**Description of the task:**
Write out, word for word, the part of the records below that opens with the line containing "February 15, 2025" and closes with the line containing "September 22, 2016".

**Provided entries:**

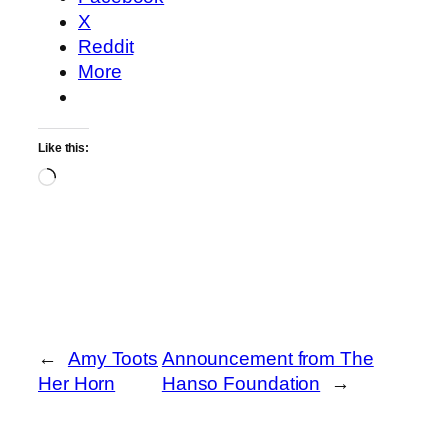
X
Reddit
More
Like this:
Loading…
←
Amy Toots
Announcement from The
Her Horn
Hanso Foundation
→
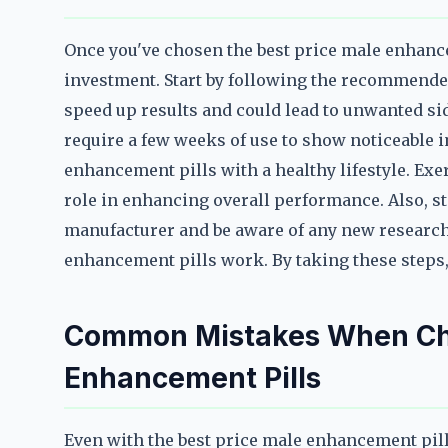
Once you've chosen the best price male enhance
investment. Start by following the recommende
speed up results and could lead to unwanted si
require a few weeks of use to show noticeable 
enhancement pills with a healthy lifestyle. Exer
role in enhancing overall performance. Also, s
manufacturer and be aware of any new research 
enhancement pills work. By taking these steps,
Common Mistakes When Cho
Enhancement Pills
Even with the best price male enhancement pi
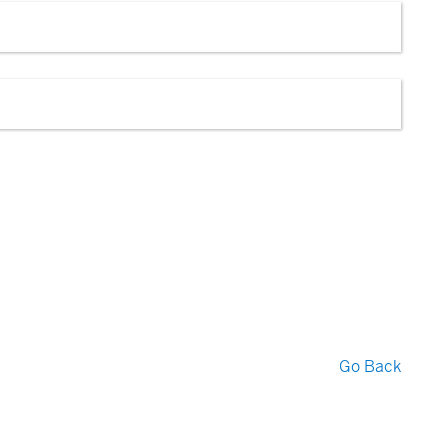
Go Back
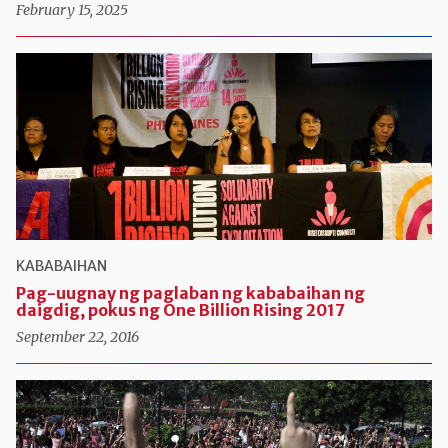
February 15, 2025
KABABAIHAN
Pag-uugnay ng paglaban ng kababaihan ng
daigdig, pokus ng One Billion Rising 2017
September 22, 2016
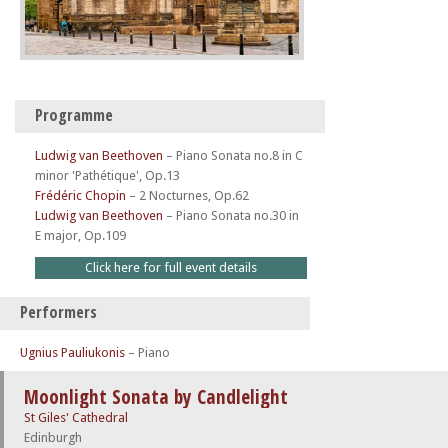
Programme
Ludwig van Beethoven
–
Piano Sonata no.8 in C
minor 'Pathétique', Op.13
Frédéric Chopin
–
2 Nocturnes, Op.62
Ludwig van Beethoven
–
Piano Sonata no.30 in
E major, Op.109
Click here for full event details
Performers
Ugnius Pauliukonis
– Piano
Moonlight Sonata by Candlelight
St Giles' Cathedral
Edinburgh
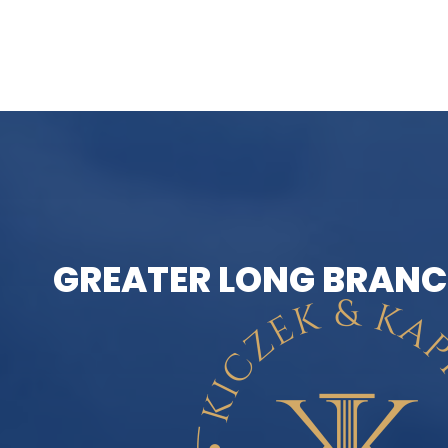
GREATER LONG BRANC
...
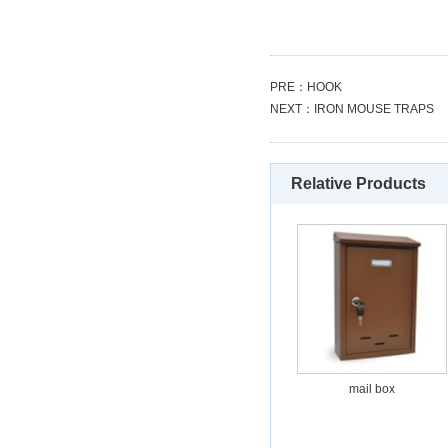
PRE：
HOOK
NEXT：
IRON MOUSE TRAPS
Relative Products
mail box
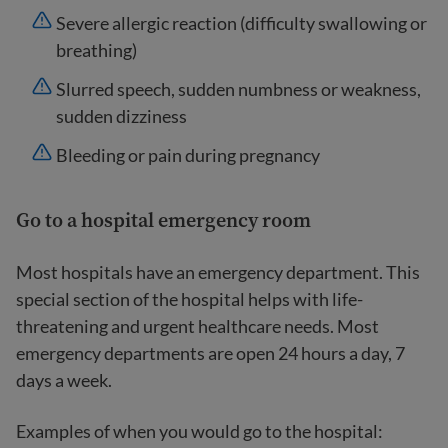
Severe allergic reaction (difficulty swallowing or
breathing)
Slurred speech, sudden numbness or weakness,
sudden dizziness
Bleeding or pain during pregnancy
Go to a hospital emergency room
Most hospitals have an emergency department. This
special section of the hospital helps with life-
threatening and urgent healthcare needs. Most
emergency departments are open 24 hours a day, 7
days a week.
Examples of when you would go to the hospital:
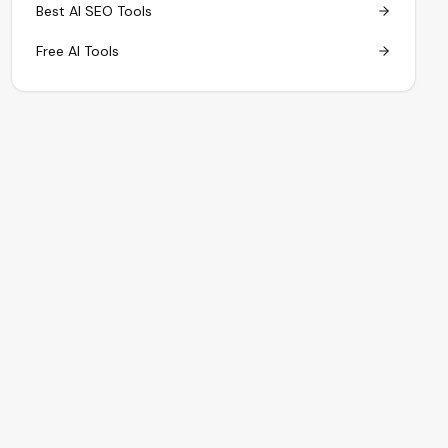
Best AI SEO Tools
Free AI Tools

**Response to the exercise:**
February 15, 2025
KABABAIHAN
Pag-uugnay ng paglaban ng kababaihan ng
daigdig, pokus ng One Billion Rising 2017
September 22, 2016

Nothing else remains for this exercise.